И чернявый вдруг улыбнулся белыми зубами и так чего-то ласково.
— Подумайте, — говорит, — вы старый человек, а товарищ наш молодой, и ему, может, придется… Ну так вот, — и он трепал Петра Саввича за руку, и Петр Саввич, сам не знал с чего, все улыбался, пока они расплачивались. И муть рябила в глазах, и все люди будто на ходу через частокол — мельтешат вроде.
— Не придет он, — говорил Алешка дорогой из чайной.
— А если спросит десять тысяч, где возьмем? Ты Левку спрашивал? — Кнэк шагал аккуратно через лужи, глядел под ноги.
— Левка говорит — тысяча, пай мой, я не идейник, я говорил, что иду на дело, а заработаю — еду учиться, в Цюрих, что ли.
— Грузины уже уехали?
— Вчера уехали. Все, понимаешь, уехали домой.
— Ведь не можно, не можно, чтоб за пять этих тысяч вешали человека, — прошептал Кнэк. — Не можно, не можно! Я все одно дам ему знать, что товарищи работают для него. Завтра надо, чтоб были еще пять тысяч.
— У его отца спросить? — вдруг остановился Алешка. — А вдруг старик совсем не придет?
Кнэк дернул его за рукав.
— Не стой! А где та книга, что ему дали? То надо узнать досконале.
Анна Григорьевна сама открыла двери, она глянула на мужа. Андрей Степанович сдержанным взглядом водил по стене, снимая крылатку.
— Ведь его же повесят! Повесят! — крикнула Анна Григорьевна и тряхнула за плечи Андрея Степановича. — Саню, Саню, моего Саню!
И вдруг она быстро стала хватать со столика шляпу, перчатки, сдернула с вешалки пальто.
Анна Григорьевна почти бежала по городу, толкалась о прохожих, сбегала на мостовую, чтоб без помехи, скорей, скорей, спотыкалась. Люди на нее оглядывались, глядели, кого она догоняет: Анне Григорьевне не приходило в ум взять извозчика. Совсем запыхавшимся голосом она кричала через стекло дверей унтер-офицеру в парадной генерал-губернатора:
— Впустите, голубчик, впустите.
Солдат шатался за стеклом, вглядывался в лицо.
— Кто такая? Кому?
— К Миллеру! Тиктина! Скорее, голубчик, — и она мелко барабанила пальцами по стеклу, как бабочка крыльями.
Солдат пошел. Анна Григорьевна видела, как седой камердинер с галунами слушал солдата, как пошел.
— Господи, помоги! Господи, помоги! — шептала громко Анна Григорьевна. Парные часовые по бокам, у будок, смотрели молча, недвижно. Анна Григорьевна в тоске вертела головой, терлась плечом о стекло. «Идет, идет!
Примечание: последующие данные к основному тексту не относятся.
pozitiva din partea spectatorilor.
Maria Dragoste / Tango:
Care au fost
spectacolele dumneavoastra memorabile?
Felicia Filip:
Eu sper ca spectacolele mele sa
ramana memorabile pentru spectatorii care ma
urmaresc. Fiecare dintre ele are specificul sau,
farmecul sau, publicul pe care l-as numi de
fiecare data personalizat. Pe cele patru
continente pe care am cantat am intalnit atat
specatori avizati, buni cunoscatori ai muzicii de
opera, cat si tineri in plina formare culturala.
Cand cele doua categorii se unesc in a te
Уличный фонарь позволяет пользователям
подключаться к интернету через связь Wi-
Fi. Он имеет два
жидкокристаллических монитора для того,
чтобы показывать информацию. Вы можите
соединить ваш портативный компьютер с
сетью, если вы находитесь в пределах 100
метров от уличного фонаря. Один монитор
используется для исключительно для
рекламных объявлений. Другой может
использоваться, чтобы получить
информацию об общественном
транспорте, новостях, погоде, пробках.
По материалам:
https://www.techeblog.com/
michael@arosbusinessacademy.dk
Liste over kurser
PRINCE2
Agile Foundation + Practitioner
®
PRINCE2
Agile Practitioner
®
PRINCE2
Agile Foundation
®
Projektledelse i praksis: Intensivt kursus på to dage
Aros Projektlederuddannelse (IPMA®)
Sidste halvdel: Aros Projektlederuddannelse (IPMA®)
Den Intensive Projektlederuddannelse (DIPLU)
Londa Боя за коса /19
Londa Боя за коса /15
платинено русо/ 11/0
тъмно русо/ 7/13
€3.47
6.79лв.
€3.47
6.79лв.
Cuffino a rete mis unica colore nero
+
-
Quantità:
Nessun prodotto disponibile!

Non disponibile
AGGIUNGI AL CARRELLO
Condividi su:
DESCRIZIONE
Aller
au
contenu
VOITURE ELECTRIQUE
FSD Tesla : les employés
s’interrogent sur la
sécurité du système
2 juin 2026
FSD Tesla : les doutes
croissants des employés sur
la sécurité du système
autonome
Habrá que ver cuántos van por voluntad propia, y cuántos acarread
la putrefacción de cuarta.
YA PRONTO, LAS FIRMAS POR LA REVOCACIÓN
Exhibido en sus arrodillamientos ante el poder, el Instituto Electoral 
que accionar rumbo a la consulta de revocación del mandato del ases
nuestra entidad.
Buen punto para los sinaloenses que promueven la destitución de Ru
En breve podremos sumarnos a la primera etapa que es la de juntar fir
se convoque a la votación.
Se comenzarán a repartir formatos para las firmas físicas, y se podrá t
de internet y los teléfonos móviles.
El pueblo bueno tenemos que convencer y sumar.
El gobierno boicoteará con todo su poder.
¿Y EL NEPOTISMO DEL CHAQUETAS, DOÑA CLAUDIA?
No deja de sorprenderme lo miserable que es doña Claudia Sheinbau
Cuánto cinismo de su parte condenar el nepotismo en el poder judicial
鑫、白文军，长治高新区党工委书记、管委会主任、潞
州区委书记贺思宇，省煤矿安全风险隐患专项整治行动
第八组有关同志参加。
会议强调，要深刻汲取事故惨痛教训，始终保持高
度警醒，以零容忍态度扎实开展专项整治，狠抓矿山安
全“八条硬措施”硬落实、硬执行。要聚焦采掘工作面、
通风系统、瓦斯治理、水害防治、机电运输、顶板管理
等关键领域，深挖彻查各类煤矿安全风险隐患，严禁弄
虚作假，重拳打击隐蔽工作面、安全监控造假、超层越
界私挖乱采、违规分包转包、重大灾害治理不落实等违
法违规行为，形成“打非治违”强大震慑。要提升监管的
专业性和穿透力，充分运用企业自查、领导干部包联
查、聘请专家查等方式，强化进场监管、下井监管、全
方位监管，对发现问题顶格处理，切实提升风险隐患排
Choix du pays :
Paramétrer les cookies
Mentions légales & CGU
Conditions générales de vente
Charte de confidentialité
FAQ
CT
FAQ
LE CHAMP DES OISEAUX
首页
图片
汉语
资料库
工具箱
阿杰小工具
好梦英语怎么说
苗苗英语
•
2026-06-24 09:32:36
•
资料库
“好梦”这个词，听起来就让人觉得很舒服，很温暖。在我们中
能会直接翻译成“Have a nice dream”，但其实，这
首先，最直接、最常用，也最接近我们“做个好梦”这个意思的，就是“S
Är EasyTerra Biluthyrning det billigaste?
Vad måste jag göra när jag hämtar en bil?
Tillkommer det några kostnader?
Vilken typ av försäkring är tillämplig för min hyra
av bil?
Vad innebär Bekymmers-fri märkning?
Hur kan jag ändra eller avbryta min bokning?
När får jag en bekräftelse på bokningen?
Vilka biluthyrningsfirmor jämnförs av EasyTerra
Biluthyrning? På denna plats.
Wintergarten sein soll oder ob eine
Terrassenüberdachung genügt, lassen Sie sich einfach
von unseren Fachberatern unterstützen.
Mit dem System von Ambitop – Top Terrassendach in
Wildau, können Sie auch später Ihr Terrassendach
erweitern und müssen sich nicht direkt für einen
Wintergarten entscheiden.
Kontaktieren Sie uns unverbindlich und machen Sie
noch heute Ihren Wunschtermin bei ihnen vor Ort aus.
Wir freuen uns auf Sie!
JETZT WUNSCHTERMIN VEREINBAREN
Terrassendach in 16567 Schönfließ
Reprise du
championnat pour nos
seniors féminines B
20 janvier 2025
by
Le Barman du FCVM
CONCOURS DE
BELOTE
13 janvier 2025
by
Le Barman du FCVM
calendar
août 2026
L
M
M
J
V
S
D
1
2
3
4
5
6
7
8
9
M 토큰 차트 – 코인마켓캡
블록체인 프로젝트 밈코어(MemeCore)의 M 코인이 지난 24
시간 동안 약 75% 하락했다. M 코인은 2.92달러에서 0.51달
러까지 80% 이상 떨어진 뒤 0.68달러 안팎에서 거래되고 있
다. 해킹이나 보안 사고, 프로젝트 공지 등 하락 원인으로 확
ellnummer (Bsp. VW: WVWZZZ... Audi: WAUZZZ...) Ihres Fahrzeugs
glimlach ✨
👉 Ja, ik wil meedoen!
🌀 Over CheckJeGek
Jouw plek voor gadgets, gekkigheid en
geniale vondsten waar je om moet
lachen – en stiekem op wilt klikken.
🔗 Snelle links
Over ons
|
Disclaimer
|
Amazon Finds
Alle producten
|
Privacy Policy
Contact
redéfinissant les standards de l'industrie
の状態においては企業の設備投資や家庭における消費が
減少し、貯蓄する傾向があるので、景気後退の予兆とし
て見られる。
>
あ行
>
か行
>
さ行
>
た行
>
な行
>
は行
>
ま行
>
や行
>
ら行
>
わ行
Слышно, идет». Унтер-офицер сбегал по ступенькам.
— Не приказал принимать! — крикнул солдат через двери и, сморщив брови, глядел на Анну Григорьевну.
— Пустите! Пустите! — закричала Анна Григорьевна, и она старушечьими кулачками забила в стекло.
— Держи! Держи! — крикнул унтер. Часовой шагнул и, придерживая винтовку, отгреб рукой Анну Григорьевну от дверей.
— Пустите! — вырывалась Анна Григорьевна. Короткий свисток круто дернул сзади, и вот уж кто-то сзади обхватил за талию, тянет назад — квартальный.
— Я не уйду! Не уйду! — и Анна Григорьевна вырывалась, шляпка трепалась на голове, волосы лезли в глаза. Анна Григорьевна отбивалась, а он оттаскивал, оттаскивал.
— Сударыня, не скандальте! Ну-ну, не скандалить, ей-богу, в участке ночевать будешь, верно говорю.
— Пусти, — рванулась Анна Григорьевна. Но квартальный уж свистнул, и дворник подбегал от ворот.